[[ Entries shown open ]]

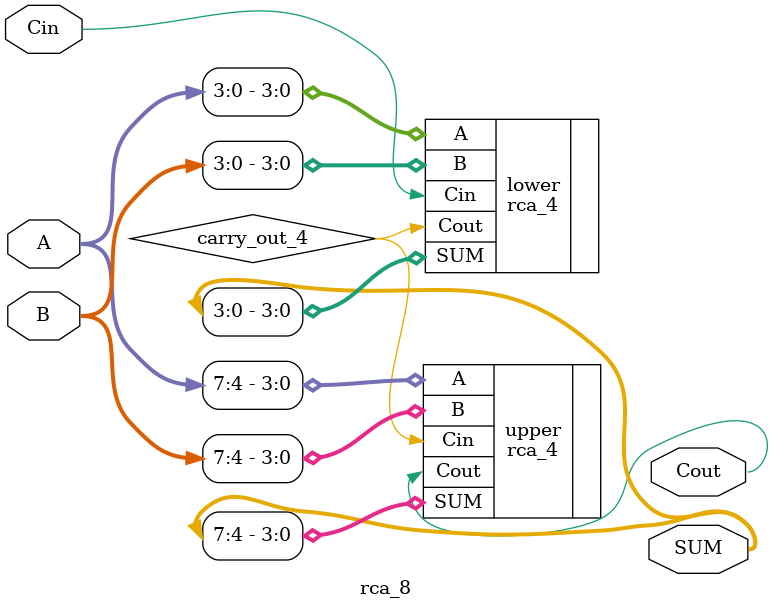
<source format=v>
module rca_8(
    input [7:0] A,
    input [7:0] B,
    input Cin,
    output [7:0] SUM,
    output Cout
);
    wire carry_out_4;

    rca_4 lower(
        .A(A[3:0]),
        .B(B[3:0]),
        .Cin(Cin),
        .SUM(SUM[3:0]),
        .Cout(carry_out_4)
    );

    rca_4 upper(
        .A(A[7:4]),
        .B(B[7:4]),
        .Cin(carry_out_4),
        .SUM(SUM[7:4]),
        .Cout(Cout)
    );
endmodule

</source>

[[ Entries shown closed ]]

## Problem to solve
Set down the material again exactly. Don't carry over any pictures.

## Exercise solution
<source format=v>
module rca_8(
    input [7:0] A,
    input [7:0] B,
    input Cin,
    output [7:0] SUM,
    output Cout
);
    wire carry_out_4;

    rca_4 lower(
        .A(A[3:0]),
        .B(B[3:0]),
        .Cin(Cin),
        .SUM(SUM[3:0]),
        .Cout(carry_out_4)
    );

    rca_4 upper(
        .A(A[7:4]),
        .B(B[7:4]),
        .Cin(carry_out_4),
        .SUM(SUM[7:4]),
        .Cout(Cout)
    );
endmodule

</source>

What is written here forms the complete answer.